A real-world example
A small manufacturing company uses Sage 50 for accounting and Monday.com to track customer and vendor activity across sales, procurement, and operations. Before the integration, the operations team entered vendors and customer names into Monday.com by hand and re-typed purchase order and invoice numbers whenever they needed to cross-check with accounting. With Sage 50 and Monday.com connected, vendor and customer records flow in automatically whenever they change in Sage 50, and each purchase and sales invoice appears as a new item on the board with amounts and dates already filled in. The team now sees the exact same customer list as the accounting system and can link sales activity directly to invoiced transactions, eliminating re-keying and reducing mistakes during month-end reconciliation.
What you can do
- Poll Sage 50 vendors, customers, invoices, orders, and payments on a configurable schedule and create or update corresponding items on a Monday.com board.
- Map Sage 50 vendors and customers to Monday.com item names and vendor/customer columns without re-entry.
- Sync purchase and sales transaction amounts, dates, and statuses into Monday.com numeric, date, and select columns.
- Present Sage 50 local SDK credentials (ApplicationID, CompanyPath, username, password) to the desktop application and handle exclusive access constraints.
- Respect Monday.com's GraphQL rate limits and complexity constraints by batching mutations and retrying on 429 responses with exponential backoff.
Questions
- How does ml-connector access Sage 50 if it has no cloud REST API?
- Sage 50 is a desktop-installed Windows application with a local SDK (either .NET SDK or COM/ActiveX DLLs for UK). ml-connector runs on the same Windows machine where Sage 50 is installed or shares network access to the company data files, presents the local SDK with Windows username and password credentials plus the ApplicationID and CompanyPath (US) or DataPath (UK), and queries vendor, customer, and transaction records by filtering on LastModifiedDate or AuditTrail date ranges.
- What is the exclusive access constraint, and why does it matter?
- Sage 50 enforces exclusive access to the company data files: the integration user cannot be logged into Sage 50 interactively (via the desktop UI) at the same time that the ml-connector SDK session is open.
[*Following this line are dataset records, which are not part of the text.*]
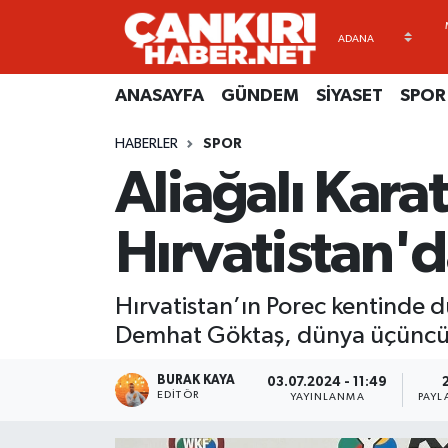
ANASAYFA
Künye
Merkez Hava Durumu
ANASAYFA
GÜNDEM
SİYASET
SPOR
GÜNDEM
İletişim
Merkez Trafik Yoğunluk Haritası
HABERLER
SPOR
Aliağalı Kar
SİYASET
Gizlilik Sözleşmesi
Süper Lig Puan Durumu ve Fikstür
SPOR
BİYOGRAFİLER
Tüm Manşetler
Hırvatistan'
EKONOMİ
EKONOMİ
Son Dakika Haberleri
Hırvatistan’ın Porec kentinde d
EĞİTİM
GENEL
Haber Arşivi
Demhat Göktaş, dünya üçüncüsü 
RESMİ İLANLAR
GÜNDEM
BURAK KAYA
03.07.2024 - 11:49
EDITÖR
YAYINLANMA
PAYL
kimdir-nedir-nasil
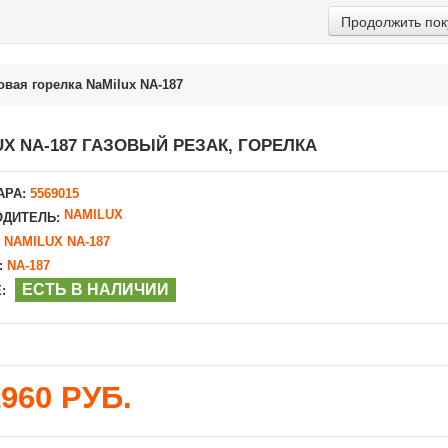
Продолжить пок
овая горелка NaMilux NA-187
UX NA-187 ГАЗОВЫЙ РЕЗАК, ГОРЕЛКА
АРА:
5569015
NAMILUX
ДИТЕЛЬ:
NAMILUX NA-187
:
NA-187
ЕСТЬ В НАЛИЧИИ
:
1960 РУБ.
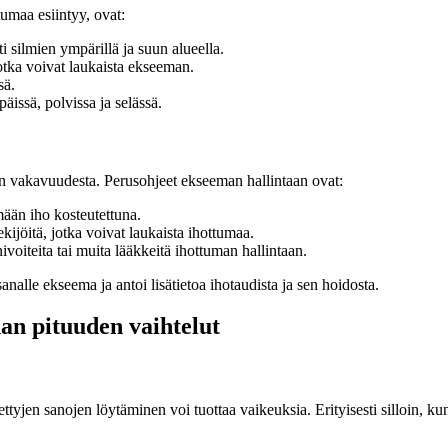
tumaa esiintyy, ovat:
ti silmien ympärillä ja suun alueella.
jotka voivat laukaista ekseeman.
sä.
äissä, polvissa ja selässä.
n vakavuudesta. Perusohjeet ekseeman hallintaan ovat:
mään iho kosteutettuna.
ekijöitä, jotka voivat laukaista ihottumaa.
voiteita tai muita lääkkeitä ihottuman hallintaan.
nalle ekseema ja antoi lisätietoa ihotaudista ja sen hoidosta.
an pituuden vaihtelut
ttyjen sanojen löytäminen voi tuottaa vaikeuksia. Erityisesti silloin, ku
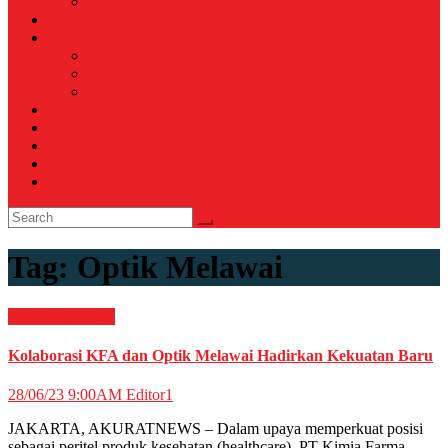
Voli
TELCO
WISATA & KULINER
Destinasi
Hotel
Restoran
OTOMOTIF
Opini
Voicemagz
RAGAM
RELIGI ISLAMI
Tag:
Optik Melawai
Kesehatan
News
Kolaborasi KFA dan Optik Melawai Hadirkan Kekuatan Baru
28/06/23 9:00AM
Editor1
JAKARTA, AKURATNEWS – Dalam upaya memperkuat posisi
sebagai peritel produk kesehatan (healthcare), PT Kimia Farma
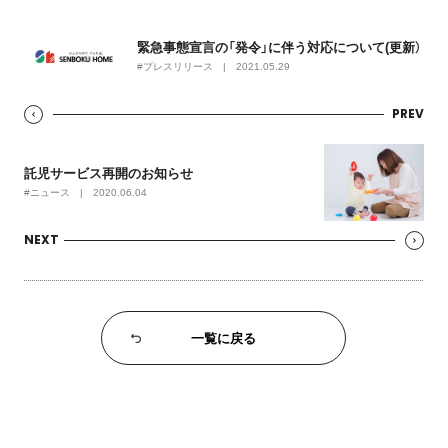
緊急事態宣言の「発令」に伴う対応について(更新）
#プレスリリース | 2021.05.29
PREV
託児サービス再開のお知らせ
#ニュース | 2020.06.04
NEXT
一覧に戻る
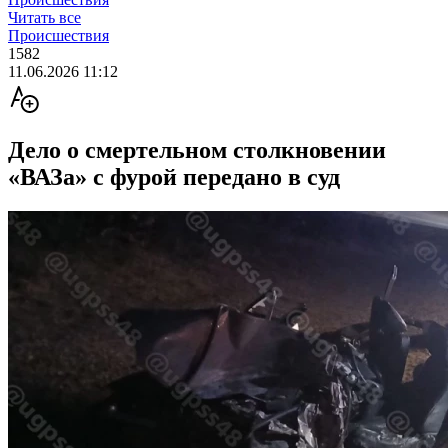
Читать все
Происшествия
1582
11.06.2026 11:12
Дело о смертельном столкновении
«ВАЗа» с фурой передано в суд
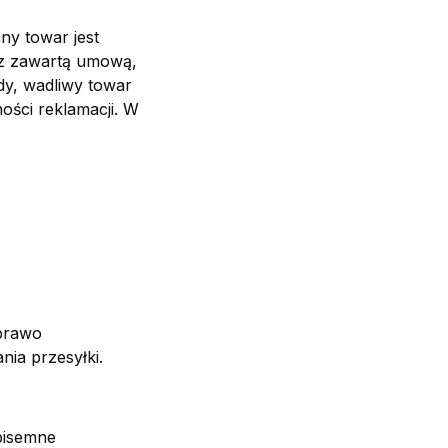
ny towar jest
u z zawartą umową,
dy, wadliwy towar
ości reklamacji. W
prawo
ia przesyłki.
 pisemne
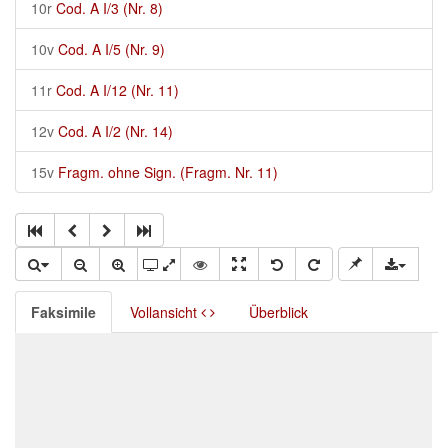
10r
Cod. A I/3 (Nr. 8)
10v
Cod. A I/5 (Nr. 9)
11r
Cod. A I/12 (Nr. 11)
12v
Cod. A I/2 (Nr. 14)
15v
Fragm. ohne Sign. (Fragm. Nr. 11)
Faksimile
Vollansicht
Überblick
This means ml-connector must run on a dedicated Windows service account or scheduled task without overlapping with interactive accounting work. Plan polling windows to avoid times when accountants are actively working in Sage 50.
- How are rate limits and complexity constraints handled between Sage 50 and Monday.com?
- Sage 50 has no rate limits (it is local), but Monday.com enforces request rate limits (1,000 to 5,000 requests per minute depending on plan tier) and a complexity limit of 5,000,000 points per query. ml-connector batches Sage 50 records into Monday.com GraphQL mutations, tracks request complexity to stay under the ceiling, and retries failed mutations on 429 rate limit responses using exponential backoff so that large syncs do not overwhelm the Monday.com API.